### Exercise objective
Output the records exactly, and drop each picture.

===

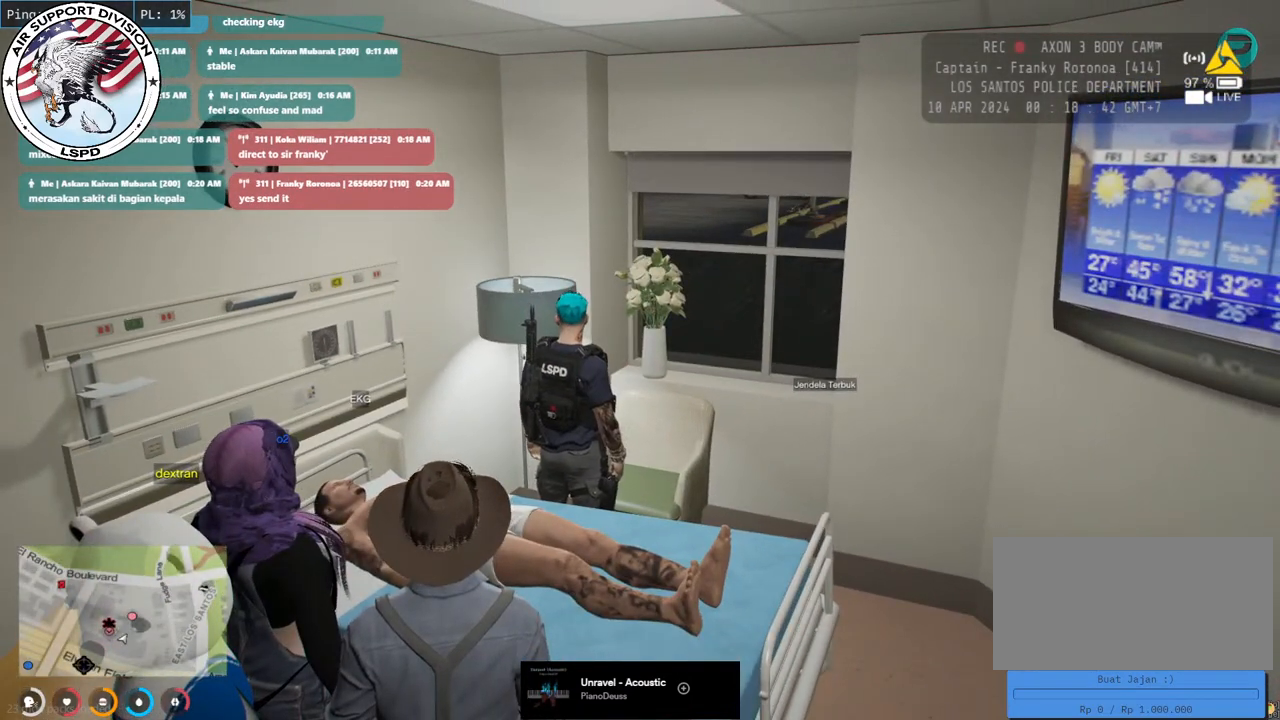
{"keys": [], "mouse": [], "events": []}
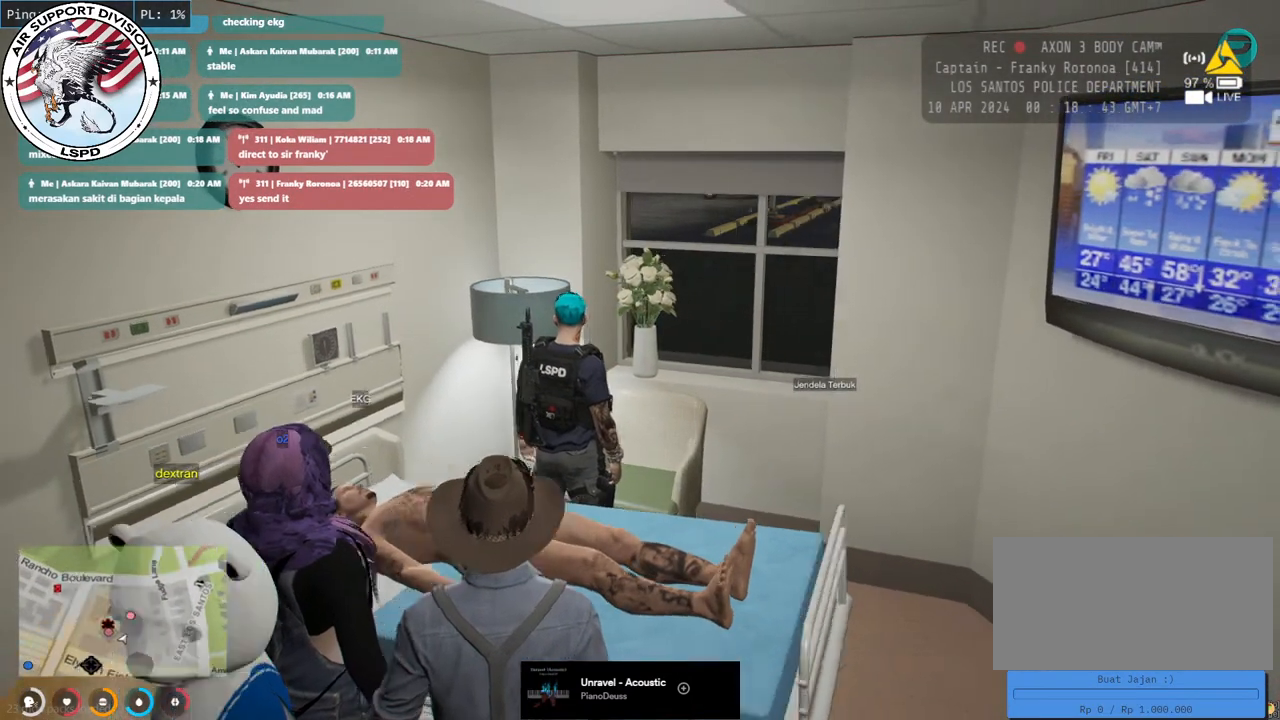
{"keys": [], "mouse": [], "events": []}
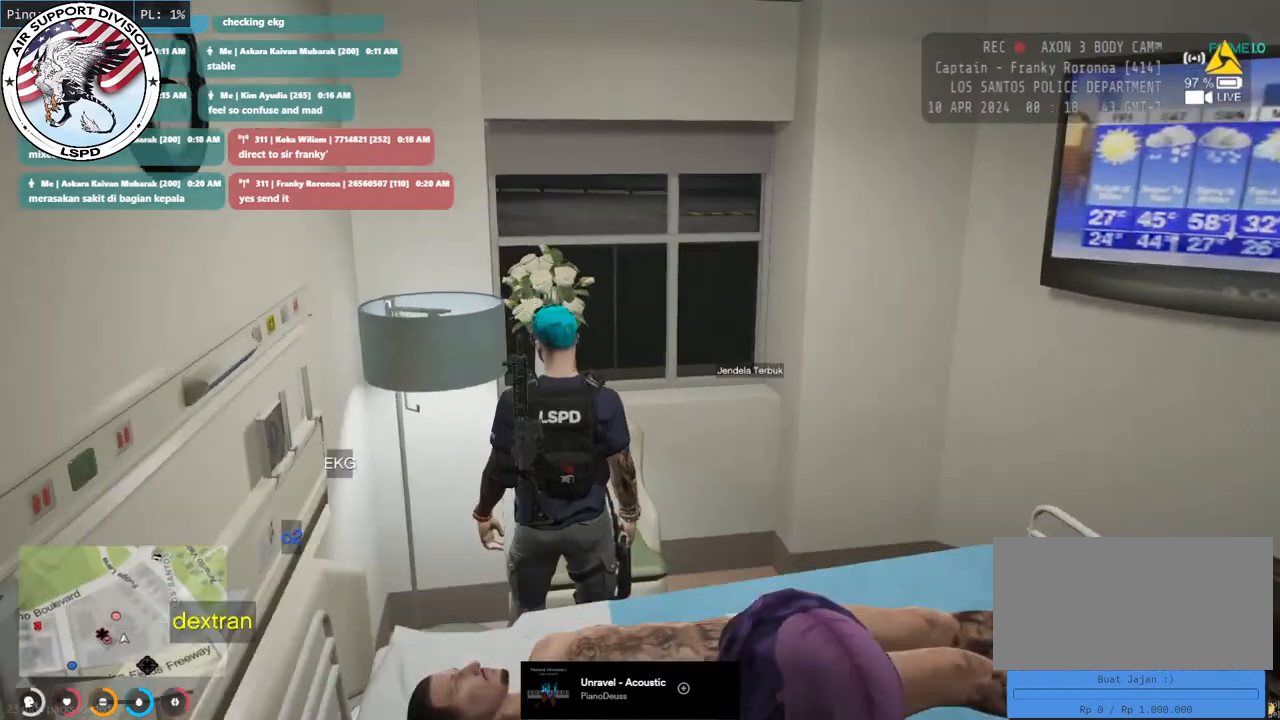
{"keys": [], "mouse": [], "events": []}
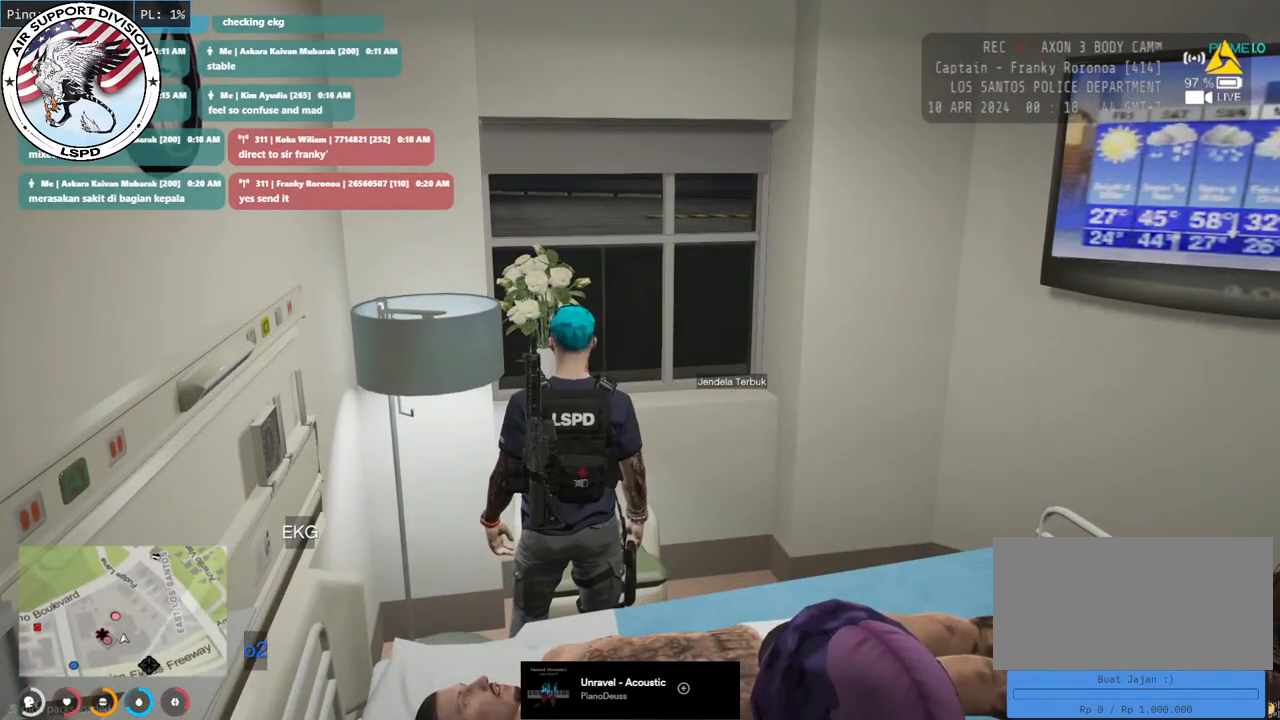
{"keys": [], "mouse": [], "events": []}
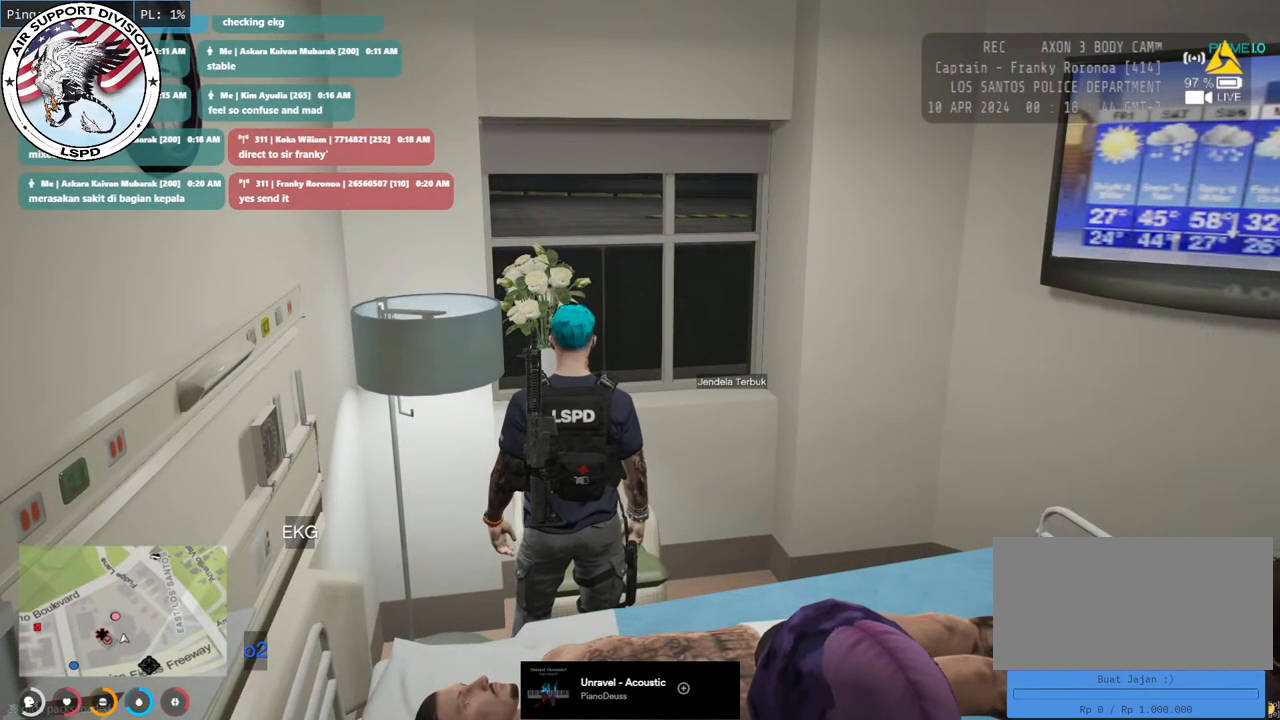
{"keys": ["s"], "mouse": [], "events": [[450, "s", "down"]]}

===

### Answer to this problem
{"keys": [], "mouse": [], "events": []}
{"keys": [], "mouse": [], "events": []}
{"keys": [], "mouse": [], "events": []}
{"keys": [], "mouse": [], "events": []}
{"keys": ["s"], "mouse": [], "events": [[450, "s", "down"]]}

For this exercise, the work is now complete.